Distance is a scalar quantity. Three-hundred miles describes distance.
Displacement is a vector quantity. Three-hundred miles in a westward direction describes displacement.
In order to calculate the sum of two vectors:
- Maintain each vector in its original orientation.
- Place tail of one vector to head of the other vector.
You will need to remember the following trigonometric functions of a right triangle. Sine equals opposite over hypotenuse. Cosine equals adjacent over hypotenuse. Tangent equals opposite over adjacent.
The relationship between speed and distance: Speed is measured in units of distance per time. It can be measured in meters per second, inches per hour, miles per hour, miles per day, or any other quantity that represents distance over time. If we are told that a car has traveled 200 miles in 4 hours, we might conclude that its speed for the whole trip was 200 miles per 4 hours which equals 50 miles per hour. Total distance and total time do not reveal instantaneous speed for any moment during its trip. They reveal average speed.
Rule number 1:
Average speed equals total distance divided by total time, the relationship between velocity and displacement. Because displacement and velocity are both vector quantities, they can be related in the same way that speed and distance are related.
Rule number 2:
Average velocity equals displacement divided by time or v = x/t, where displacement equals x, elapsed time equals t, and velocity equals v. A bar above a letter is used to designate that it is an average.
Thus, average velocity is symbolized by a v with a bar over it. A change in velocity over a particular period of time is called acceleration. If at one moment an object is traveling at 40 meters per second and 5 seconds later it is traveling at 50 meters per second, the object has changed its velocity. It has, therefore, accelerated. It has increased its velocity by 10 meters per second which we obtained by subtracting 40 meters per second from 50 meters per second and it has achieved this increase in 5 seconds. We do not know if the car picked up speed at a constant rate. So we do not know the car’s instantaneous acceleration. But we do know that on average, it picked up speed by 10 meters per second in 5 seconds. Its average acceleration, therefore, is 10 meters per second in 5 seconds which is the same as saying 2 meters per second per second. This is represented by writing 2 m/sec2.
Rule number 3:
Average acceleration equals change in velocity divided by change in time or
A= (Vfinal – Vinitial) / (Tfinal – Tinitial).
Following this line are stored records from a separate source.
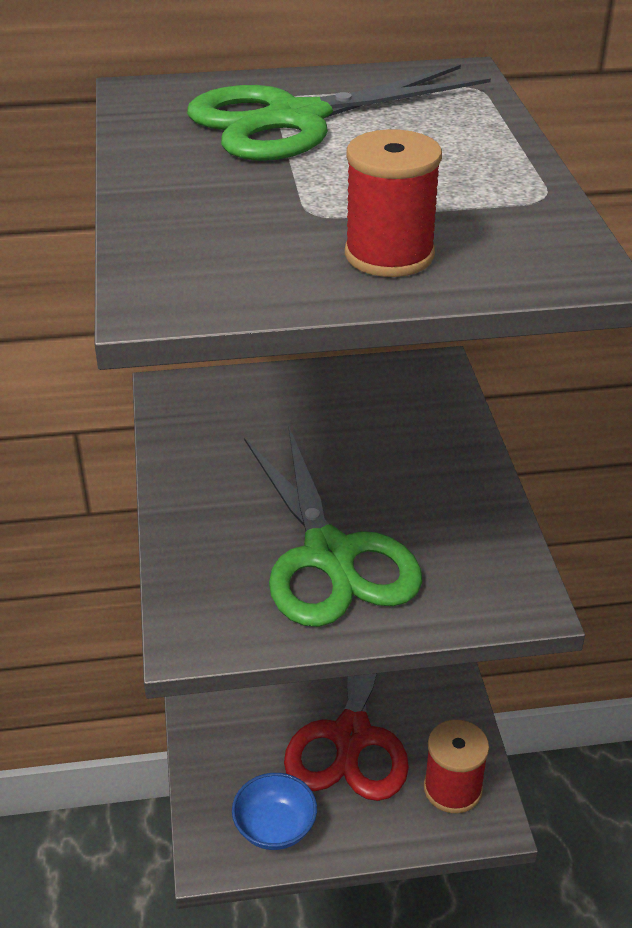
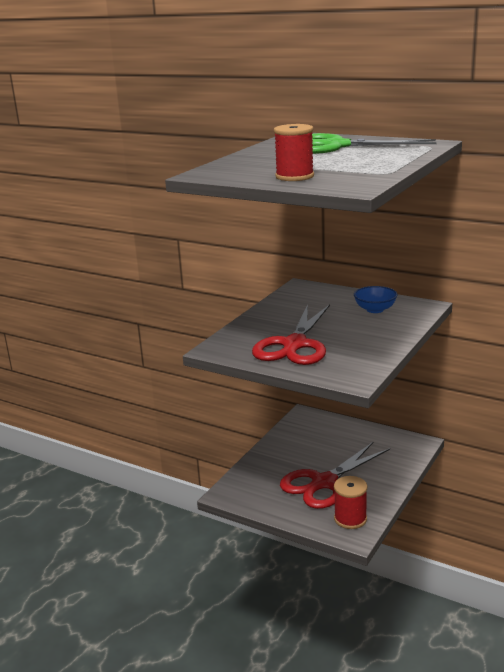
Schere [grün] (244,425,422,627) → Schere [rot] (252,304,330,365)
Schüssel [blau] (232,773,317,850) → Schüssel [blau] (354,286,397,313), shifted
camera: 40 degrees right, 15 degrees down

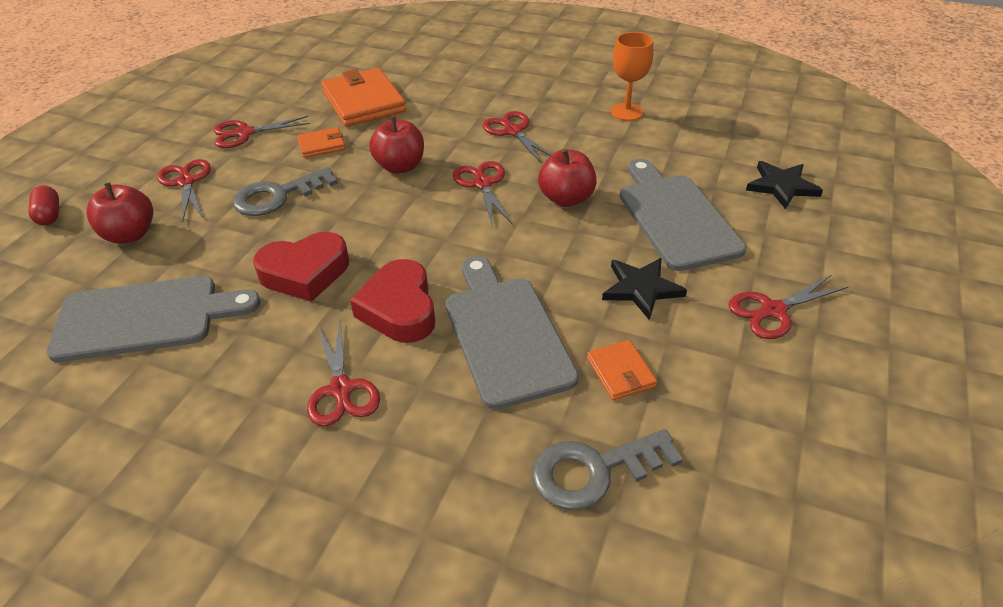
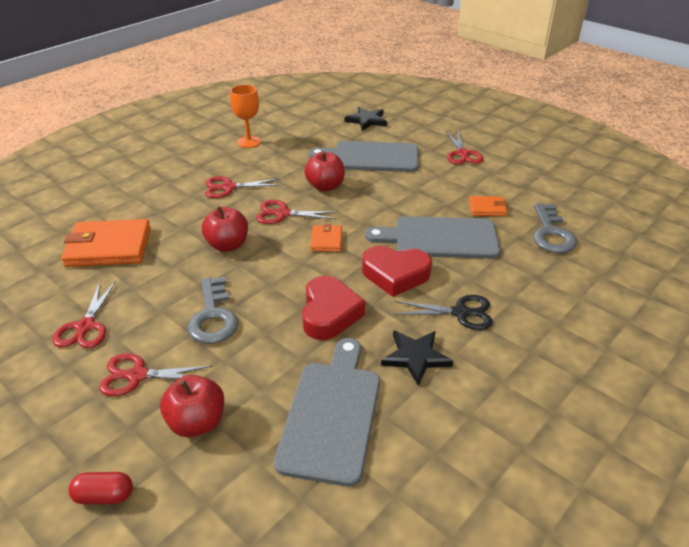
Geldbörse [orange] (297,127,345,158) → Geldbörse [orange] (311,224,342,252), shifted
Stern [schwarz] (602,258,687,320) → Stern [schwarz] (381,330,453,386), shifted
Schere [rot] (307,320,380,427) → Schere [schwarz] (394,295,493,330)
camera: 70 degrees left, 5 degrees down

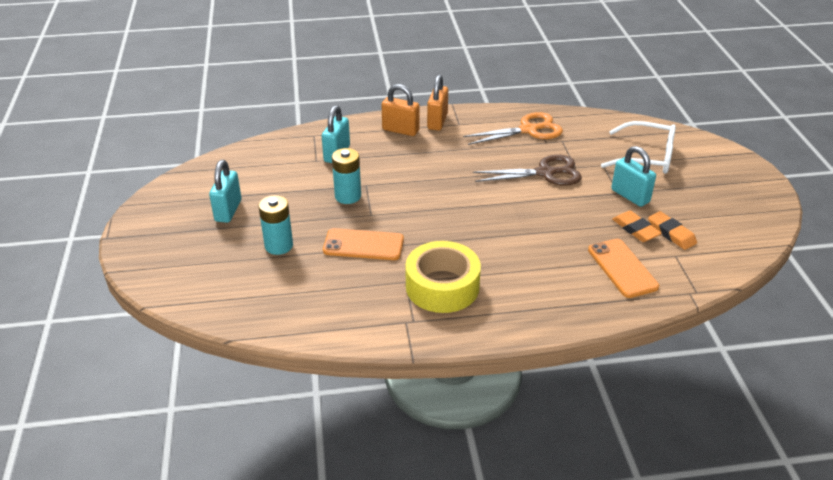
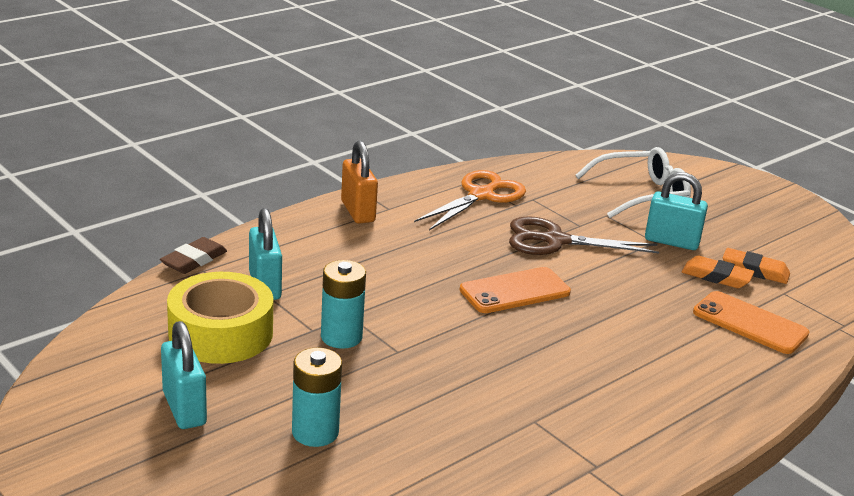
Vorhängeschloss [orange] (382,84,420,136) → -
Schere [braun] (473,155,582,186) → Schere [braun] (509,216,659,255), 135 degrees counterclockwise
Handy [orange] (323,228,404,260) → Handy [orange] (460,267,571,313), shifted
Klebeband [gelb] (405,241,481,313) → Klebeband [gelb] (167,272,273,364), shifted
- → Radiergummi [braun] (160,237,227,274)
camera: 35 degrees left, 10 degrees down

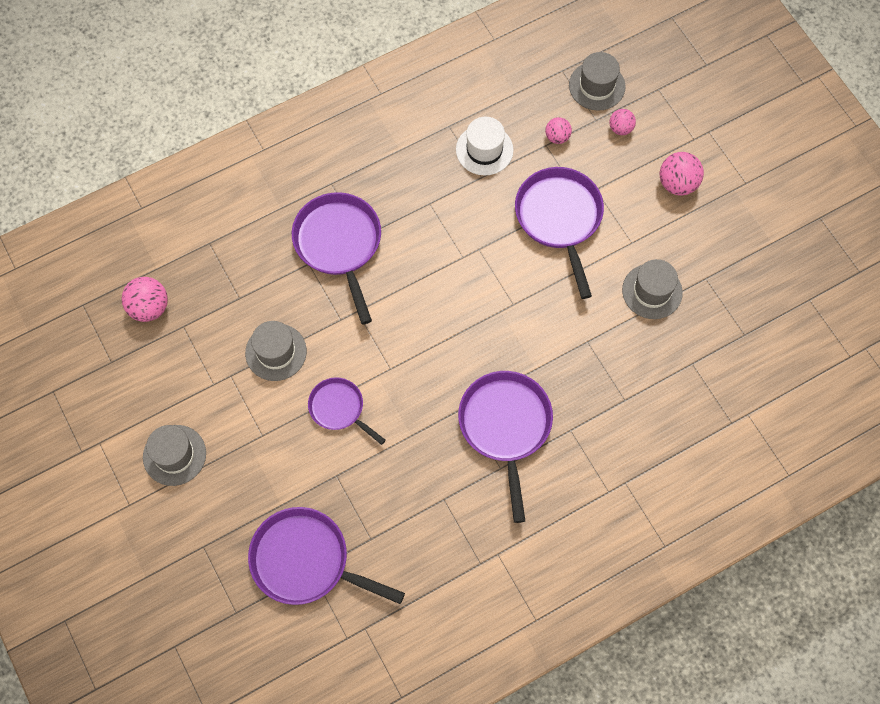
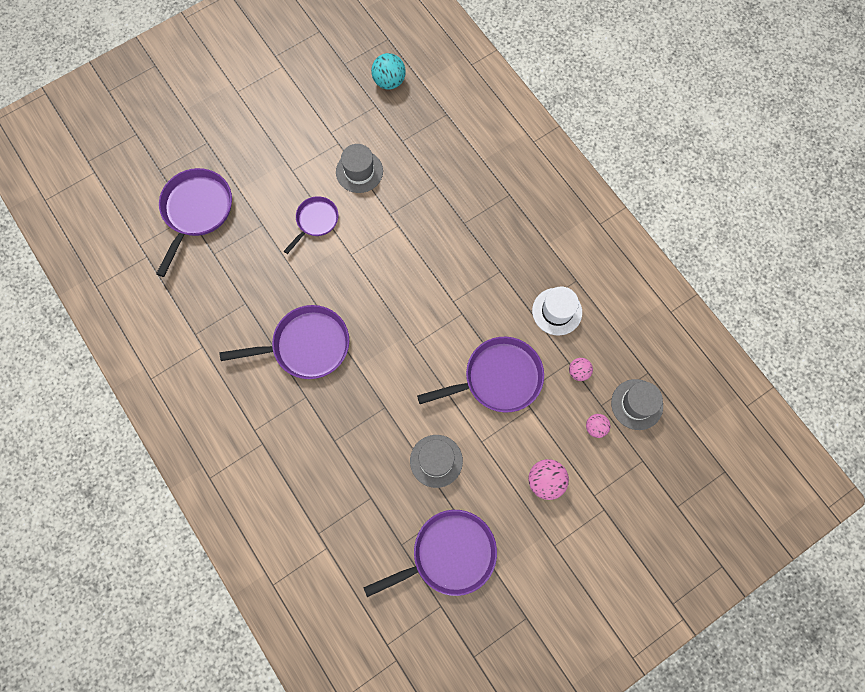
Pfanne [lila] (292,192,381,325) → Pfanne [lila] (363,510,497,597), shifted
Ball [rosa] (121,277,168,322) → Ball [türkis] (371,53,406,90)
Hut [grau] (143,425,206,486) → -
camera: 85 degrees right, 5 degrees up

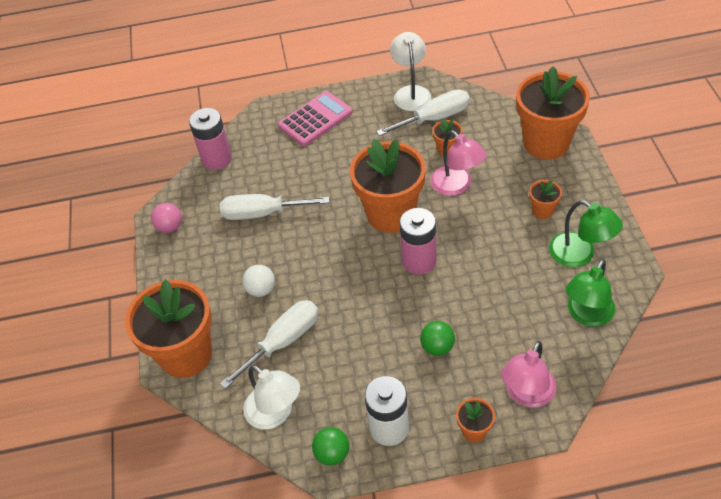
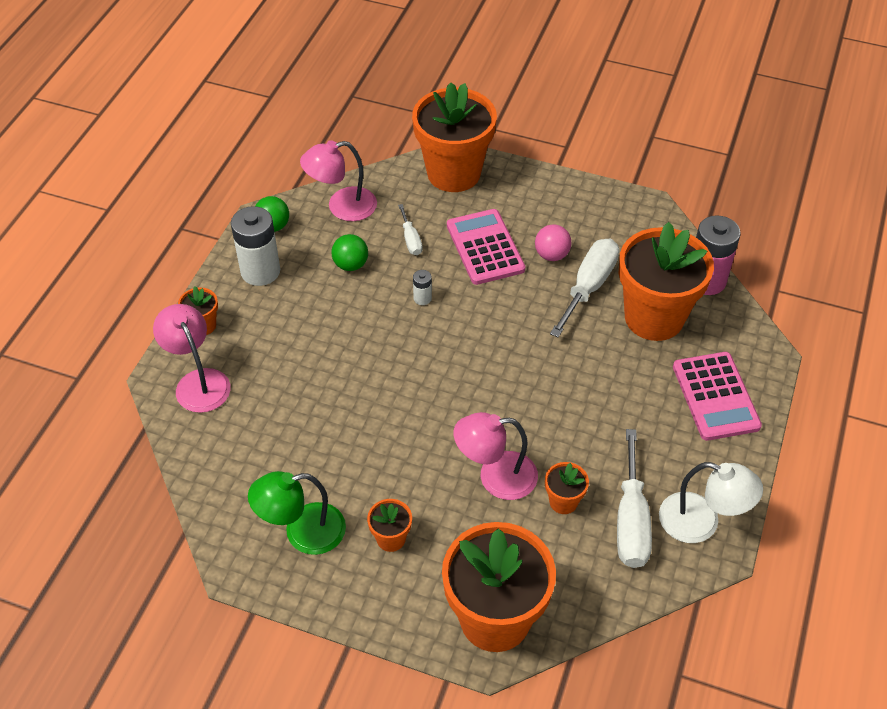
Blumentopf [orange] (350,139,426,233) → Blumentopf [orange] (619,222,714,341), shifted
Ball [rosa] (151,203,182,233) → Ball [rosa] (535,224,572,261), shifted
Batterie [rosa] (400,208,436,274) → -
Lampe [grün] (566,259,615,327) → -
Ball [weiß] (242,265,275,297) → Taschenrechner [rosa] (447,209,525,285)
Schraubenzieher [weiß] (220,300,319,389) → Schraubenzieher [weiß] (398,204,422,255), x0.53
Ball [grün] (420,321,455,356) → Ball [grün] (331,234,368,271), shifted
Lampe [weiß] (243,365,300,429) → Lampe [rosa] (300,140,377,221)
- → Batterie [weiß] (413,270,432,305)
camera: 115 degrees right, 0 degrees up

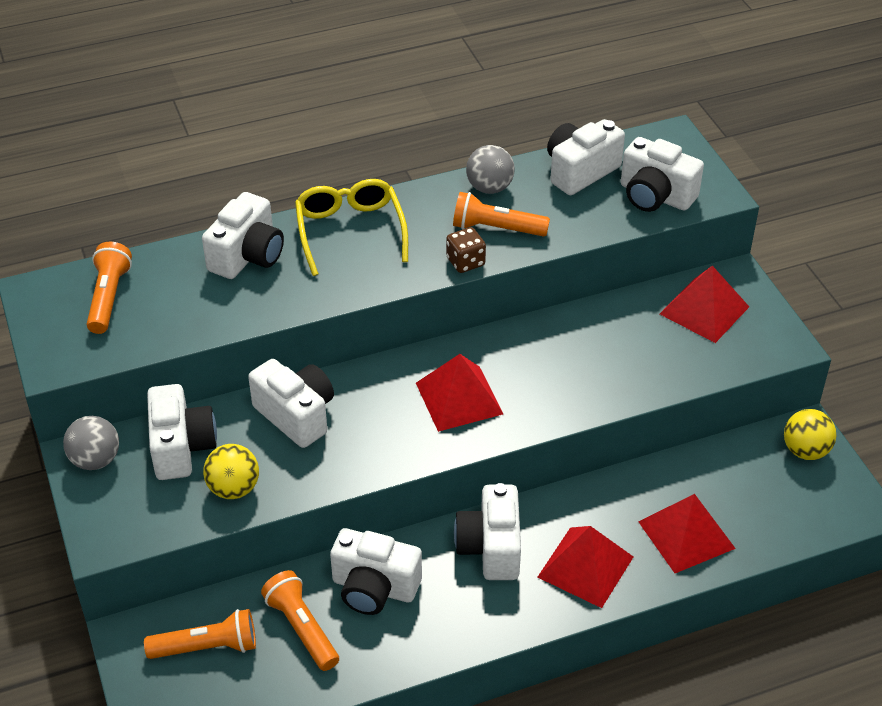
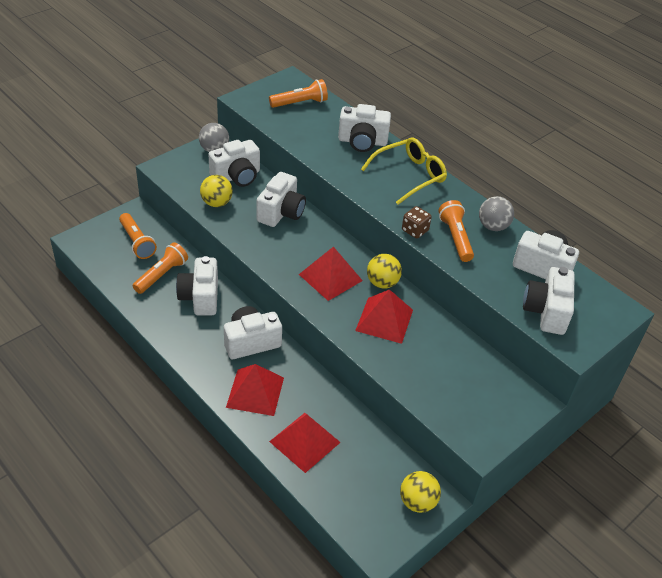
Pyramide [rot] (660,266,749,343) → Pyramide [rot] (355,290,413,344), shifted
- → Ball [gelb] (367,254,402,288)
camera: 65 degrees right, 0 degrees up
Uniformly accelerated motion along a straight line: If a moving body is accelerating at a constant rate along a straight line, its velocity is constantly changing but it is changing at a constant rate.
Rule number 4:
- For a body in uniformly accelerated motion, final velocity equals initial velocity plus acceleration times time or V = Vinitial + AT.
- For a body in uniformly accelerated motion, displacement equals initial velocity times time plus one-half acceleration times time squared, or X = VinitialT + ½ AT2.
The earth’s gravity produces uniform accelerated motion along a straight line. For freely falling bodies, the earth’s gravity produces uniform acceleration along a straight line. The uniform acceleration produced by earth’s gravity is known as G and G equals 9.8 m/sec2. For ease of calculation, assume G equals 10 m/sec2. Acceleration, depending on its direction may increase or decrease velocity. If an object’s velocity is increasing, then the object is accelerating in the same direction as its velocity. If on the other hand the object’s velocity is decreasing, the object is still accelerating but the acceleration is in the direction opposite to the velocity. Acceleration that decreases velocity is often described as negative acceleration or deceleration.